WC: Give your vision for West Virginia for the next five years. As a Senator, how would you like to help pave the pathway for that vision?
CC: We have been blessed with an abundance of natural gas in our state. For years coal was king and supported the state by providing jobs and revenue for the state. While I support coal, we must, unfortunately, realize that we can no longer depend on coal as the major economic driver in the state. The demand for coal is not as high as it once was, and we have experienced falling prices.
While the natural gas development has brought much wealth to our mineral owners, it has created headaches for many of our citizens. We are trying to get our problems under control. The biggest opportunity, however comes from the development of the products derived from the natural gas. I quit saying if they announce the cracker plant in Dillies Bottom to when they make the announcement. Once that announcement is made this valley and West Virginia will see economic development as we have never seen before.
Shale Crescent USA has the figures to show the advantages of locating in our area versus the Gulf Coast. With the development of these industries, we will see permanent, good paying jobs come to our area. We need to get ready; for too many years, West Virginia has been reactionary, not pro-active. Let’s improve our infrastructure, improve our schools and provide a drug-free workforce. I will work to achieve these goals for a better West Virginia.

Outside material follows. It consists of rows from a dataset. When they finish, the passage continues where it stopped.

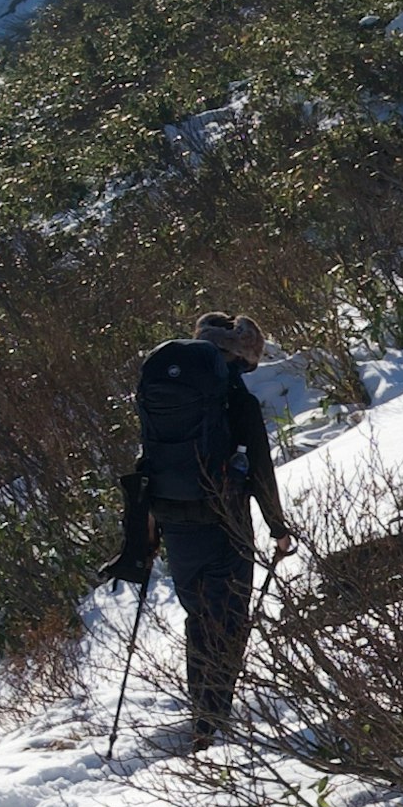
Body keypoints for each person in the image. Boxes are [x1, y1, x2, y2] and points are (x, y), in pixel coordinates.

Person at [112, 308, 288, 741]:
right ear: (241, 357)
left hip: (174, 519)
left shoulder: (168, 389)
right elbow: (261, 466)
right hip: (224, 518)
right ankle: (214, 718)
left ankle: (204, 715)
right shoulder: (236, 399)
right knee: (229, 617)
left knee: (199, 617)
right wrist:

DL: The next five years needs to see significant enhancement to our educational standing. Placing 44th out of 50 states in education is not acceptable to me. We have great teachers and school service personnel; we must give them our full support.
In addition to education enhancement, we must work to provide jobs for our citizens. It is a proven fact that when a State has quality educational opportunities, new businesses come to that State, bringing new jobs for our citizens.
Third, we need to address healthcare. No senior citizen nor any child should be without healthcare in West Virginia. Many other issues need addressed but these are the top three that are important to the majority of our citizens according to polls and surveys.
I can, and will, help pave that pathway by being a voice for every citizen. By being my own person, listening to the needs of my constituency, proving to them that I am a worthy representative will restore the credibility and integrity that is missing, and that will make West Virginia a stronger, more appealing State wherein our citizens enjoy that common pride of knowing we are all in this together and are moving forward with everyone’s best interest at the core of our actions. “Montani Semper Liberi” does not hold true presently. The good citizens (Mountaineers) are being held hostage by the tenacious grip of big money, big pharma, big energy and fickle, inconstant politicians. People will know that I care.